Extract to read
I was pissed off at her genes, not at her insurance companies, our politicians, or the system that had continually made clear it'd rather not help keep her alive

What I do know, though, is that she was constantly engaged in some bureaucratic battle about whether she was allowed to buy medicine, go to the doctor, or refill a prescription. About whether she should be allowed to live. A pre-Obamacare study found that lack of health insurance killed roughly 45,000 Americans annually. A study published Monday found that Canadians with cystic fibrosis have a life expectancy of roughly 10 years longer than Americans with CF. The discrepancy is attributed to Canada's universal healthcare.

Somehow, through all of this, most people didn't know that Katelin was sick, that she had been sick since the day she was born, and that she was slowly getting weaker because skipped treatments were beginning to take a toll on her lungs.

I was too young, maybe, to realize that the contests, the paperwork, the compromises were unjust. I was pissed off at her genes, not at her insurance companies, our politicians, or the system that had continually made clear it'd rather not help keep her alive. No more. Katelin lost the genetic lottery, but she is dead because of a health system and country that refuses to take care of our most vulnerable.

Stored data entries
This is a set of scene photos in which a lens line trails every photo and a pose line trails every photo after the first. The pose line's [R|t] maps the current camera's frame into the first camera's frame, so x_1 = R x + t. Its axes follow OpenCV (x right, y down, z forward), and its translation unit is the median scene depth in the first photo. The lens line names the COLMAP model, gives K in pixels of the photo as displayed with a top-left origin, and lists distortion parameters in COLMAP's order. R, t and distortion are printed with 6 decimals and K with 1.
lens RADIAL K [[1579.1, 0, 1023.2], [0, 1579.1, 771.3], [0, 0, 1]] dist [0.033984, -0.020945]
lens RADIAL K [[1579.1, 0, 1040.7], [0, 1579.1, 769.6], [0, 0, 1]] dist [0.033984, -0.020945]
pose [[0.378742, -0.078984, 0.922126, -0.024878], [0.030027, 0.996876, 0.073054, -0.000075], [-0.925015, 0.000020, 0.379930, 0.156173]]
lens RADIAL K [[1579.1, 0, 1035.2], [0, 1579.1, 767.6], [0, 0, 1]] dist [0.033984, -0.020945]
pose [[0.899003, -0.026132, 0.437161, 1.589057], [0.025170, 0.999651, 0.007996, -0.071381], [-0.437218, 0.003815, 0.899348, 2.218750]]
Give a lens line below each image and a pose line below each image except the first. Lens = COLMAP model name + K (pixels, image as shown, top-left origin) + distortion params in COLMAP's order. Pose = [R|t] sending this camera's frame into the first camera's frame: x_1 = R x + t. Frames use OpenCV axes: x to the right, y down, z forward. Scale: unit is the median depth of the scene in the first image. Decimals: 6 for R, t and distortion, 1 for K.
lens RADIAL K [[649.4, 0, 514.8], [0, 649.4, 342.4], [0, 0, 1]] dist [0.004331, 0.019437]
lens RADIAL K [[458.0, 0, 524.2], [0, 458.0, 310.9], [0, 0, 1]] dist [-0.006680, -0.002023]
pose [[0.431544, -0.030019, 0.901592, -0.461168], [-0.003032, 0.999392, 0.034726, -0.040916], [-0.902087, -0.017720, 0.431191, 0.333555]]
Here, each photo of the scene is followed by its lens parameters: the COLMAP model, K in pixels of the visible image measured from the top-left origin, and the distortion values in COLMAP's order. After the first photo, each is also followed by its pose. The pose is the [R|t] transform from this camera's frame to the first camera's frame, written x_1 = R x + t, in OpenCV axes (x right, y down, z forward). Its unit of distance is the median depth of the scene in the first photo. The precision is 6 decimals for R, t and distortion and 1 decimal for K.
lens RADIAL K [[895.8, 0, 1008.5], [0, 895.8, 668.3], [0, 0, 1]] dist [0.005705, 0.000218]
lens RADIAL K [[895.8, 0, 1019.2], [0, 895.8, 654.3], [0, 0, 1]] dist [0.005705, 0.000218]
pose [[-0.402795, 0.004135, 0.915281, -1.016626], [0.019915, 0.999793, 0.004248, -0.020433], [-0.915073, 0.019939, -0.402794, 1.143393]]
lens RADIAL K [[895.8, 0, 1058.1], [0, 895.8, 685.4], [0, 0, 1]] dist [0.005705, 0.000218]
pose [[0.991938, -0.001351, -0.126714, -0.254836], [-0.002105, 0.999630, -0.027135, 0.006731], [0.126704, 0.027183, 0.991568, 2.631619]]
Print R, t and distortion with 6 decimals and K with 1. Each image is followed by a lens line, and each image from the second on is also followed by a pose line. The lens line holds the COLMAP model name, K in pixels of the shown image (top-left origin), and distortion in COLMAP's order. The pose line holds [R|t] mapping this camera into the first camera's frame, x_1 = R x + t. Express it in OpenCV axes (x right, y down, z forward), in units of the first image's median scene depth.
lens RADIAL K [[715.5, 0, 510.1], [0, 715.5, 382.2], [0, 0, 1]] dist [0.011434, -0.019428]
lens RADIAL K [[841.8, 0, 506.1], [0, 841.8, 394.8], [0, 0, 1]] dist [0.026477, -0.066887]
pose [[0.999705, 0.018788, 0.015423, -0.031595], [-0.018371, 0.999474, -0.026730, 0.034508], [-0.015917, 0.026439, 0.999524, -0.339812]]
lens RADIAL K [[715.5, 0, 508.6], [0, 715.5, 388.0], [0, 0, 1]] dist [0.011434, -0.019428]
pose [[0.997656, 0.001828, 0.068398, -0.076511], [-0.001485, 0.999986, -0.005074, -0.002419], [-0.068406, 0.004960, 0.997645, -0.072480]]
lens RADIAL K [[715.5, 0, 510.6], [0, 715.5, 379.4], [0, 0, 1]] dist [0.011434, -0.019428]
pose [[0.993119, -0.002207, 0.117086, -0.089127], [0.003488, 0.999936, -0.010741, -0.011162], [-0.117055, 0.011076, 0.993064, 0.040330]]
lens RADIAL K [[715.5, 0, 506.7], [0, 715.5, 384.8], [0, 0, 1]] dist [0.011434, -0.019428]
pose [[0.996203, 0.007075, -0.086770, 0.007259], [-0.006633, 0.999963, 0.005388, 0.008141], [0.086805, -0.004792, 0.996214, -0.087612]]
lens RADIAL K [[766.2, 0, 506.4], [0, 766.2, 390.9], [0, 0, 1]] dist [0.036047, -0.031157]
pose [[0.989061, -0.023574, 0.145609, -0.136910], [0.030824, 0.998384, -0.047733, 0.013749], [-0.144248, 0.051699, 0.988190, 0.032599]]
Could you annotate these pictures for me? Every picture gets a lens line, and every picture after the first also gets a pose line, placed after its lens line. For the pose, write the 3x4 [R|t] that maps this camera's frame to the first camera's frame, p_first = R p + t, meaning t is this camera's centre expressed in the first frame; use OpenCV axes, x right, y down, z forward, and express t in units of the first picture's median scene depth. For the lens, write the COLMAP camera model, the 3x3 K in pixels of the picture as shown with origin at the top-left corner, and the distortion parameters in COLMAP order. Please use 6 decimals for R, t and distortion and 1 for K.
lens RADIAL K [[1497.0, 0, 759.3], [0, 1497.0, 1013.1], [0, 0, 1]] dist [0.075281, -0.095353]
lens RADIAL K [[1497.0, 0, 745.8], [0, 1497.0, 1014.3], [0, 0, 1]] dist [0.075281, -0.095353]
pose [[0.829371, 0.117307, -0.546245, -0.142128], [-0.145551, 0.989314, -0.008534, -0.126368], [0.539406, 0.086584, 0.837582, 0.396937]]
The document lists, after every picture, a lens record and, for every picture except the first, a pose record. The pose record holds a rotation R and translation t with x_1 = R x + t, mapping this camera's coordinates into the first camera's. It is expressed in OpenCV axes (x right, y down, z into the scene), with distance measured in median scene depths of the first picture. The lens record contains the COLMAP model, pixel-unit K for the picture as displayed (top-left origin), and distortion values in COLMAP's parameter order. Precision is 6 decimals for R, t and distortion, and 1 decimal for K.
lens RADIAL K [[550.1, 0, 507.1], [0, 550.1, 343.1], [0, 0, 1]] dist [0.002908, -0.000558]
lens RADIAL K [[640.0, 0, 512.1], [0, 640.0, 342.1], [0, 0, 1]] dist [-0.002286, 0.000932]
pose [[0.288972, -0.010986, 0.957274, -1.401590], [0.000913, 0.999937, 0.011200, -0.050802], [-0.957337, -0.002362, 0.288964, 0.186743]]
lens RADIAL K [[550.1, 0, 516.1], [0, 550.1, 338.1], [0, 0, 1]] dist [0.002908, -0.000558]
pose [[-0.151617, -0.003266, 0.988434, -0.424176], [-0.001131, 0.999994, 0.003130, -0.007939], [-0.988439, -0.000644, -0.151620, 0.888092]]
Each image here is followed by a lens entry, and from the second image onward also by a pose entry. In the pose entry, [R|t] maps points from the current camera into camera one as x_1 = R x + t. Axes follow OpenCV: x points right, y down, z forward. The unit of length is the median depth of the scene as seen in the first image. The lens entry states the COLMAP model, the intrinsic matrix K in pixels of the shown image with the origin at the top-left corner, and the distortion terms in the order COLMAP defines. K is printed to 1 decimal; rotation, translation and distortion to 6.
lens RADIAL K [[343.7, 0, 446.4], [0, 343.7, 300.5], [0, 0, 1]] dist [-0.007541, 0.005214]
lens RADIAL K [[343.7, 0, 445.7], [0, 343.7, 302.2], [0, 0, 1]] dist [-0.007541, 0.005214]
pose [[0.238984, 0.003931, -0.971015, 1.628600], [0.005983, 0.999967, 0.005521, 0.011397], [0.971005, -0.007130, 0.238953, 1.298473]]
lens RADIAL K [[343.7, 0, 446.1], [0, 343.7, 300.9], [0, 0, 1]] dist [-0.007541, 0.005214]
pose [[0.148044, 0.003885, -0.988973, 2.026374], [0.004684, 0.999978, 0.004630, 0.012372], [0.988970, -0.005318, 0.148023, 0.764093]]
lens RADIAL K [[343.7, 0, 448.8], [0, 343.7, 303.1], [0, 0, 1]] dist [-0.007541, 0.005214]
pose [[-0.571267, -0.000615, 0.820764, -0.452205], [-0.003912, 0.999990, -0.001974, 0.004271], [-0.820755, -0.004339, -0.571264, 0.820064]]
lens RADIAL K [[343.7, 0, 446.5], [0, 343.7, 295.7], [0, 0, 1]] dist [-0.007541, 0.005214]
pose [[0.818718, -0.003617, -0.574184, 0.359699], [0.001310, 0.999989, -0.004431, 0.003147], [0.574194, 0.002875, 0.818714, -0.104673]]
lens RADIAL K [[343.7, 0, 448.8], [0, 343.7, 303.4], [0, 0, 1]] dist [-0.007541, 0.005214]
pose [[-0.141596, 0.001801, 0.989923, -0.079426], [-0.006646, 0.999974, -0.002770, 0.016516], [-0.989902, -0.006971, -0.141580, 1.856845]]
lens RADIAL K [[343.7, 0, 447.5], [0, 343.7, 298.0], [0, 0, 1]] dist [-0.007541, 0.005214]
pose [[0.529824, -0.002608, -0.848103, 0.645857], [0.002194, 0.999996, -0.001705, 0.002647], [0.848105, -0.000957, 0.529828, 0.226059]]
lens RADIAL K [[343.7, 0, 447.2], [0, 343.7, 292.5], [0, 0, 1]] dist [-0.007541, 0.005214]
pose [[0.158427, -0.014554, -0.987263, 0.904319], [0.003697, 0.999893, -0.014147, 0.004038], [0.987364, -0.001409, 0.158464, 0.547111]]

Assignment 1
According to the passage about Katelin's illness, roughly how many more years can Canadians with cystic fibrosis expect to live than Americans with CF?
Assignment 2
Proceed with the passage about Katelin's illness, picking up right after its final sentence.

Your response 1
Roughly 10 years longer.

Your response 2
It's too early to say whether Katelin would have been able to buy health insurance under the GOP's plan and what quality of coverage she would have gotten. Though the plan promises to protect those with pre-existing conditions, experts say the lack of an individual mandate means that there's no mechanism for healthy people to subsidize the care of the sick. And it has been made abundantly clear that the Republican plan will protect fewer people than Obamacare..

As I watch America again debate if we should take care of our sick, the stories of those whose lives have been saved by Obamacare serve as a powerful counterbalance to politicians who would cut taxes for the rich by any means necessary. Remember, though, the people who are no longer here to speak for themselves.